REQUIRED WORK »
1. Answer each question from the passage on scientific diasporas:
(a) In which three Canadian cities was the study carried out?
(b) How many participants were included, and how many came from academia and how many from the biotechnology industry?
(c) What evidence does the passage cite about problems with diaspora networks?
2. Reproduce the passage on scientific diasporas word for word, from "In Canada, as" up to and including "ineffectiveness (4, 5).".

*** TEXT PASSAGE Section Begins ***

In Canada, as in other industrialized countries, a high percentage of foreign-born residents are from the developing world (1). Some of these migrants are highly skilled scientists and engineers who constitute a “brain drain” from their countries of origin (COs), but also represent a scientific diaspora with enormous potential. Scientific diasporas have been defined as “self-organized communities of expatriate scientists and engineers working to develop their home country or region, mainly in science, technology, and education” (2). Unfortunately, many of these diaspora networks depend on a few champions for sustainability, and there has been evidence of Web site inactivity (3) and ineffectiveness (4, 5).

We believe scientific diasporas may represent part of the solution to the often crippling economic and social effects of emigration on the developing world (5). However, systematic, qualitative research into the needs and perceptions of the diasporas themselves regarding assisting their COs is lacking. Such information is essential to success of any future policies aimed at engaging them.

Using previously described qualitative research methods (68), we studied life science researchers and entrepreneurs during 2005 in three Canadian cities (Vancouver, Toronto, and Montreal) that represent strong science hubs. Participants in academic research centers and biotechnology companies were recruited by posting a study notice in which they were asked to identify themselves as originating from developing countries and to share their views about or experiences with contributing to development and innovation in their COs. Anonymity of participants has been maintained, as information on the national origin of individuals at the workplace is considered confidential. This method addressed concerns about potential harms of stigmatization that scientists from developing countries might face as a result of being identified by origin. Sixty participants were included, of whom 48 were from academia and 12 from the biotechnology industry. Participants were asked open-ended semistructured questions during face-to-face interviews. Questions focused on three areas: linkages to the CO, barriers experienced or expected when forming linkages to the CO, and interest in participating in science and technology (S&T) capacity-building through an organized mechanism.

*** TEXT PASSAGE Section Ends ***
*** EXTRACTED RECORDS Section Begins ***

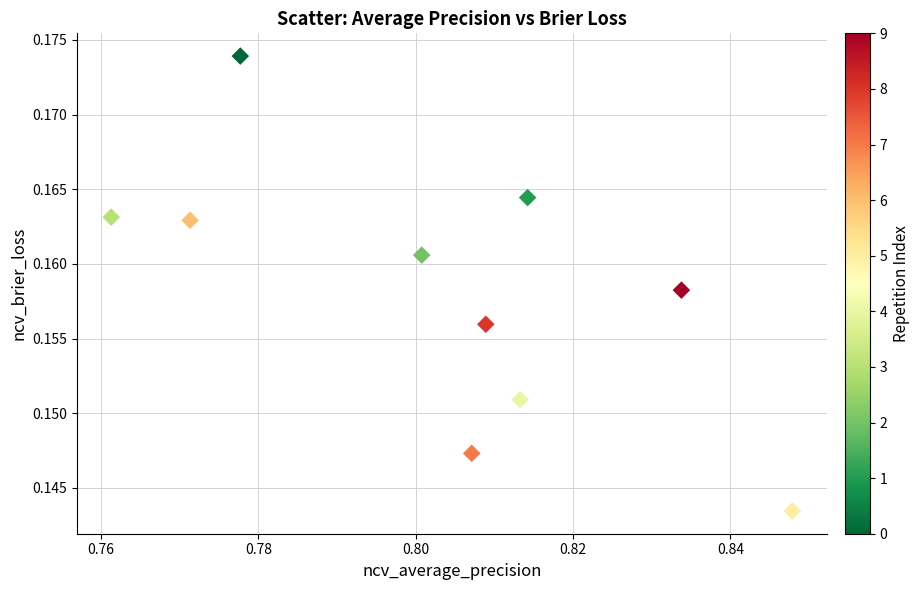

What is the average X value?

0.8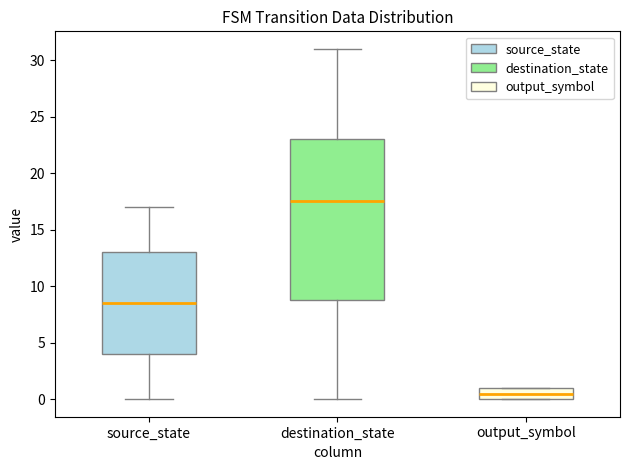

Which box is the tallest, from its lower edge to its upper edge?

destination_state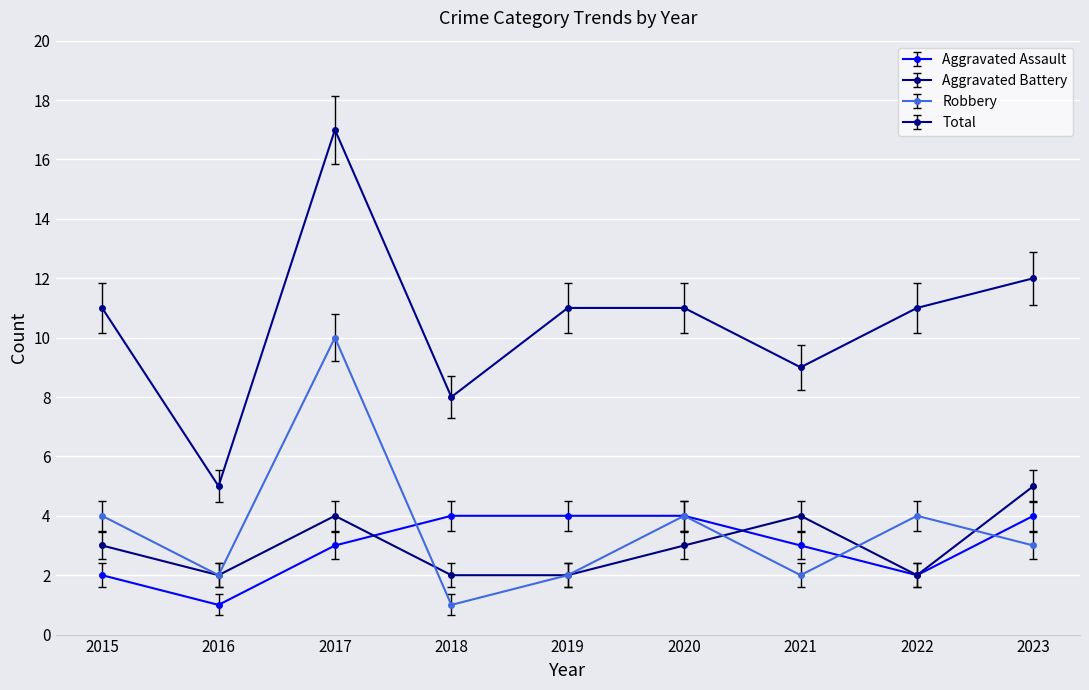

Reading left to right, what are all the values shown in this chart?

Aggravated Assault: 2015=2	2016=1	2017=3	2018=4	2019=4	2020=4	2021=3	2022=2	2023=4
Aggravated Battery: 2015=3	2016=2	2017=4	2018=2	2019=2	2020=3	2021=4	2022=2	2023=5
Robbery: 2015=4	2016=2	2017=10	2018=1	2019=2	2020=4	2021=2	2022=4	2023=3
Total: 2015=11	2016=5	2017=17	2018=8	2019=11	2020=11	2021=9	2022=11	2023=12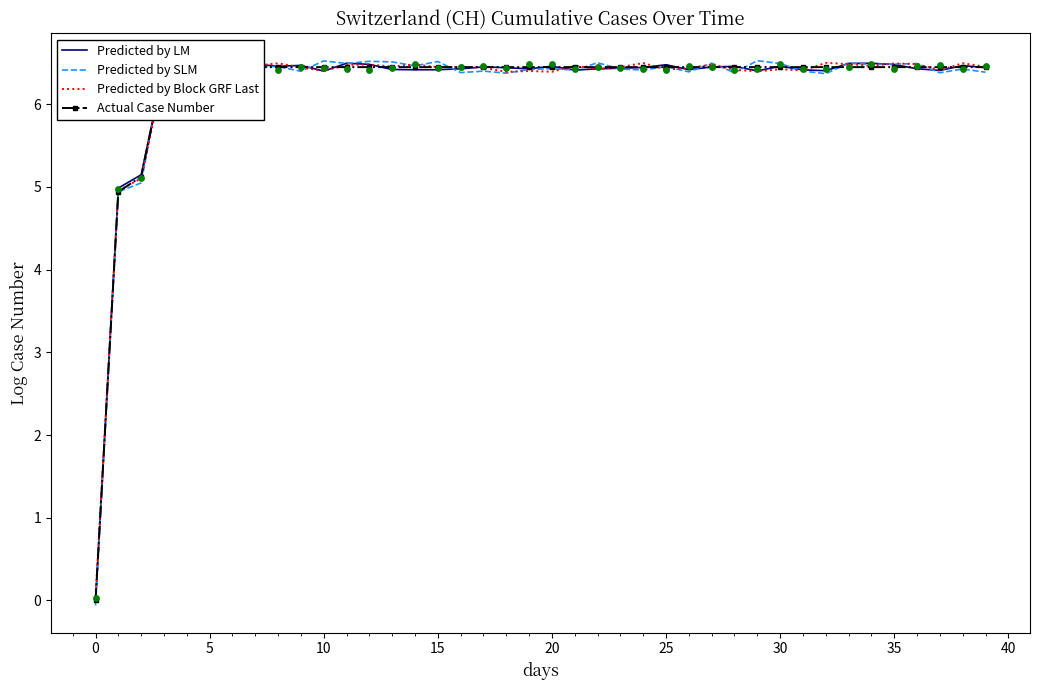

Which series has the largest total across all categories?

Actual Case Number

*** EXTRACTED RECORDS Section Ends ***

SOLUTIONS »
1.
(a) Vancouver, Toronto, and Montreal.
(b) Sixty participants: 48 from academia and 12 from the biotechnology industry.
(c) Evidence of Web site inactivity and ineffectiveness.

2.
In Canada, as in other industrialized countries, a high percentage of foreign-born residents are from the developing world (1). Some of these migrants are highly skilled scientists and engineers who constitute a “brain drain” from their countries of origin (COs), but also represent a scientific diaspora with enormous potential. Scientific diasporas have been defined as “self-organized communities of expatriate scientists and engineers working to develop their home country or region, mainly in science, technology, and education” (2). Unfortunately, many of these diaspora networks depend on a few champions for sustainability, and there has been evidence of Web site inactivity (3) and ineffectiveness (4, 5).